- **Given instruction A**
Rewrite the passage about conduct below from "Types of Conduct" through "and litigation conduct.", inclusive, with "financial remedies proceedings" replaced by "ancillary relief proceedings".

- **Passage to read**
+ + +
Section 25(2)(g) does not take priority over the other factors in the rest of the subsection. Even serious misconduct will not necessarily result in a party being deprived of assets. There will be few cases where conduct will be a determining factor and some judges will even refuse to hear evidence or submissions on conduct as it would make little or no difference to the final order (as in McCartney v Mills McCartney  1 FLR 1508).
Types of Conduct
In general, there are three types of ‘conduct’ in financial remedies proceedings: financial conduct, non-financial conduct and litigation conduct.
This type of conduct relates to the financial decisions and actions during the marriage. The court will not conduct a detailed forensic investigation over what mortgage provider should have been chosen or pour over a reasonable business deal that happened to fail. The principle was succinctly stated in Martin v Martin  Fam 335, where Lord Justice Cairns stated that a ‘spouse cannot be allowed to fritter away the assets by extravagant living or reckless speculation and then to claim as great a share of what was left, as he would have been entitled to if he had behaved reasonably.’
In Beach v Beach  2 FLR 160, the husband had selfishly trailed onto financial disaster and bankruptcy by dissipating his own money, his family’s money, his wife’s money, his friends’ money and the money of unsecured creditors. It appears that the correct approach is not to affix a financial penalty as a pseudo-fine for the misconduct but to undergo an evaluation based on all the factors in the s.25(2) MCA (H v H (Financial Relief: Conduct)  1 FLR 971).
+ + +
- **Given instruction B**
Copy the entries below exactly, from their first line through the line containing "var sketch = newSketch(context, id", inclusive, and leave the pictures out of your answer.
+ + +
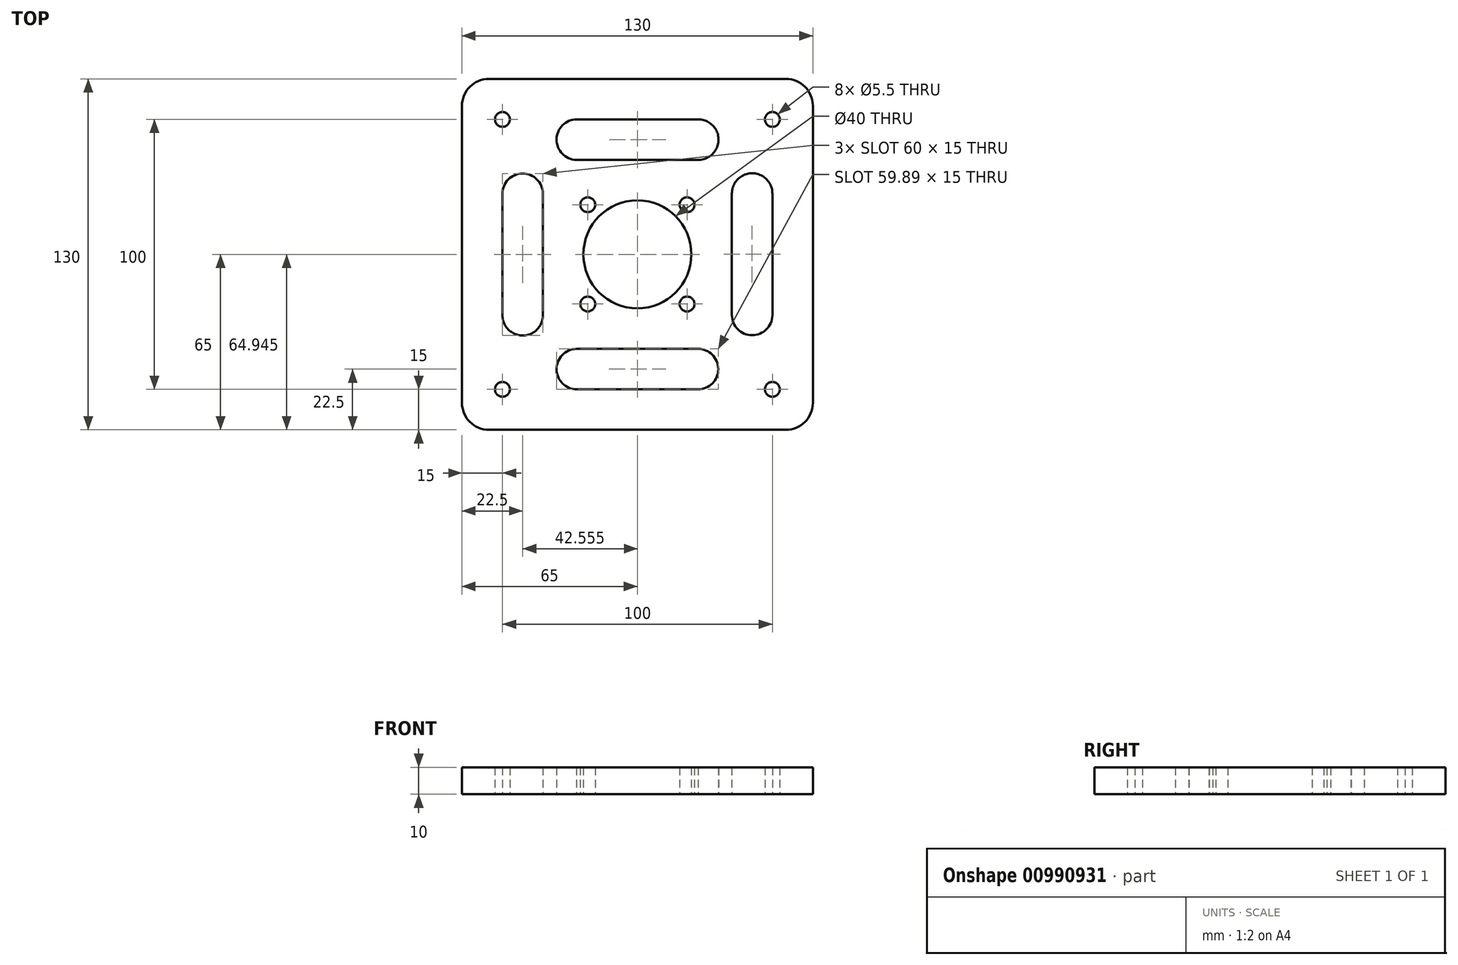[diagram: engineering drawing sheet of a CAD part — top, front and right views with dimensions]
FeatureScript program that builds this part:
annotation { "Feature Type Name" : "Feature", "Feature Type Description" : "" }
export const myFeature = defineFeature(function(context is Context, id is Id, definition is map)
    precondition{}
    {
        {
            var Q0;
            Q0=qCreatedBy(makeId("Top.planeOp"),FACE);
            var sketch = newSketch(context, id + "F0", { "sketchPlane" : qUnion([Q0])});
            skLineSegment(sketch, "E0.bottom", {"start": v(55, -65) * mm, "end": v(-55, -65) * mm});
            skLineSegment(sketch, "E0.top", {"start": v(55, 65) * mm, "end": v(-55, 65) * mm});
            skLineSegment(sketch, "E0.left", {"start": v(65, -55) * mm, "end": v(65, 55) * mm});
            skLineSegment(sketch, "E0.right", {"start": v(-65, -55) * mm, "end": v(-65, 55) * mm});
            skPoint(sketch, "E0.middle", {"position": v(0, 0) * mm});
            skCircle(sketch, "E1", {"center": v(0, 0) * mm, "radius": 20 * mm});
            skLineSegment(sketch, "E2", {"start": v(20, 0) * mm, "end": v(65, 0) * mm, "construction": true});
            skLineSegment(sketch, "E3", {"start": v(0, -20) * mm, "end": v(0, -65) * mm, "construction": true});
            skCircle(sketch, "E4", {"center": v(-50, 50) * mm, "radius": 2.75 * mm});
            skCircle(sketch, "E5.MirrorC", {"center": v(50, 50) * mm, "radius": 2.75 * mm});
            skCircle(sketch, "E6.MirrorC", {"center": v(-50, -50) * mm, "radius": 2.75 * mm});
            skCircle(sketch, "E7.MirrorC", {"center": v(50, -50) * mm, "radius": 2.75 * mm});
            skCircle(sketch, "E8", {"center": v(-18.38, 18.38) * mm, "radius": 2.75 * mm});
            skCircle(sketch, "E9.MirrorC", {"center": v(18.38, 18.38) * mm, "radius": 2.75 * mm});
            skCircle(sketch, "E10.MirrorC", {"center": v(-18.38, -18.38) * mm, "radius": 2.75 * mm});
            skCircle(sketch, "E11.MirrorC", {"center": v(18.38, -18.38) * mm, "radius": 2.75 * mm});
            skCircle(sketch, "E12", {"center": v(0, 0) * mm, "radius": 26 * mm, "construction": true});
            skLineSegment(sketch, "E13.left", {"start": v(-35, -22.45) * mm, "end": v(-35, 22.55) * mm});
            skLineSegment(sketch, "E13.right", {"start": v(-50, -22.55) * mm, "end": v(-50, 22.45) * mm});
            skPoint(sketch, "E13.middle", {"position": v(-42.5, 0) * mm});
            skLineSegment(sketch, "E14.MirrorCS", {"start": v(50, -22.55) * mm, "end": v(50, 22.45) * mm});
            skLineSegment(sketch, "E15.MirrorCS", {"start": v(35, -22.45) * mm, "end": v(35, 22.55) * mm});
            skLineSegment(sketch, "E16", {"start": v(-65, 65) * mm, "end": v(65, -65) * mm, "construction": true});
            skLineSegment(sketch, "E17.MirrorCS", {"start": v(22.45, -35) * mm, "end": v(-22.55, -35) * mm});
            skLineSegment(sketch, "E18.MirrorCS", {"start": v(22.55, -50) * mm, "end": v(-22.45, -50) * mm});
            skLineSegment(sketch, "E19.MirrorCS", {"start": v(22.45, 35) * mm, "end": v(-22.55, 35) * mm});
            skLineSegment(sketch, "E20.MirrorCS", {"start": v(22.55, 50) * mm, "end": v(-22.45, 50) * mm});
            skPoint(sketch, "E21.visualSharp", {"position": v(-65, 65) * mm});
            skArc(sketch, "E21.filletArc", {"start": v(-55, 65) * mm, "mid": v(-62.07, 62.07) * mm, "end": v(-65, 55) * mm});
            skPoint(sketch, "E22.visualSharp", {"position": v(65, 65) * mm});
            skArc(sketch, "E22.filletArc", {"start": v(65, 55) * mm, "mid": v(62.07, 62.07) * mm, "end": v(55, 65) * mm});
            skPoint(sketch, "E23.visualSharp", {"position": v(-65, -65) * mm});
            skArc(sketch, "E23.filletArc", {"start": v(-65, -55) * mm, "mid": v(-62.07, -62.07) * mm, "end": v(-55, -65) * mm});
            skPoint(sketch, "E24.visualSharp", {"position": v(65, -65) * mm});
            skArc(sketch, "E24.filletArc", {"start": v(55, -65) * mm, "mid": v(62.07, -62.07) * mm, "end": v(65, -55) * mm});
            skArc(sketch, "E25", {"start": v(-35, 22.55) * mm, "mid": v(-42.55, 29.95) * mm, "end": v(-50, 22.45) * mm});
            skArc(sketch, "E26", {"start": v(-50, -22.55) * mm, "mid": v(-42.44, -30.06) * mm, "end": v(-35, -22.45) * mm});
            skArc(sketch, "E27", {"start": v(-22.55, -35) * mm, "mid": v(-29.95, -42.55) * mm, "end": v(-22.45, -50) * mm});
            skArc(sketch, "E28", {"start": v(22.55, -50) * mm, "mid": v(29.95, -42.45) * mm, "end": v(22.45, -35) * mm});
            skArc(sketch, "E29", {"start": v(35, -22.45) * mm, "mid": v(42.45, -29.95) * mm, "end": v(50, -22.55) * mm});
            skArc(sketch, "E30", {"start": v(50, 22.45) * mm, "mid": v(42.56, 30.06) * mm, "end": v(35, 22.55) * mm});
            skArc(sketch, "E31", {"start": v(22.45, 35) * mm, "mid": v(30.06, 42.44) * mm, "end": v(22.55, 50) * mm});
            skArc(sketch, "E32", {"start": v(-22.45, 50) * mm, "mid": v(-29.95, 42.55) * mm, "end": v(-22.55, 35) * mm});
            skPoint(sketch, "E33.orphan", {"position": v(-22.55, -35) * mm});
            skPoint(sketch, "E34.orphan", {"position": v(22.45, -35) * mm});
            skPoint(sketch, "E35.orphan", {"position": v(50, -22.55) * mm});
            skPoint(sketch, "E36.MirrorCS.start.orphan", {"position": v(35, -22.45) * mm});
            skPoint(sketch, "E37.orphan", {"position": v(22.55, 50) * mm});
            skPoint(sketch, "E38.MirrorCS.start.orphan", {"position": v(22.45, 35) * mm});
            skPoint(sketch, "E39.orphan", {"position": v(-22.45, 50) * mm});
            skPoint(sketch, "E40.MirrorCS.start.orphan", {"position": v(-22.55, 35) * mm});
            skLineSegment(sketch, "E41", {"start": v(65, 65) * mm, "end": v(-65, -65) * mm, "construction": true});
            skSolve(sketch);
        }
        {
            var Q0;
            Q0 = qSketchRegion(id + "F0", true);
            extrude(context, id + "F1", {"entities" : qUnion([Q0]), "depth" : 10 * mm, "offsetDistance" : 25 * mm});
        }
    });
+ + +
- **Right answer A**
Types of Conduct
In general, there are three types of ‘conduct’ in ancillary relief proceedings: financial conduct, non-financial conduct and litigation conduct.

- **Right answer B**
[diagram: engineering drawing sheet of a CAD part — top, front and right views with dimensions]
FeatureScript program that builds this part:
annotation { "Feature Type Name" : "Feature", "Feature Type Description" : "" }
export const myFeature = defineFeature(function(context is Context, id is Id, definition is map)
    precondition{}
    {
        {
            var Q0;
            Q0=qCreatedBy(makeId("Top.planeOp"),FACE);
            var sketch = newSketch(context, id + "F0", { "sketchPlane" : qUnion([Q0])});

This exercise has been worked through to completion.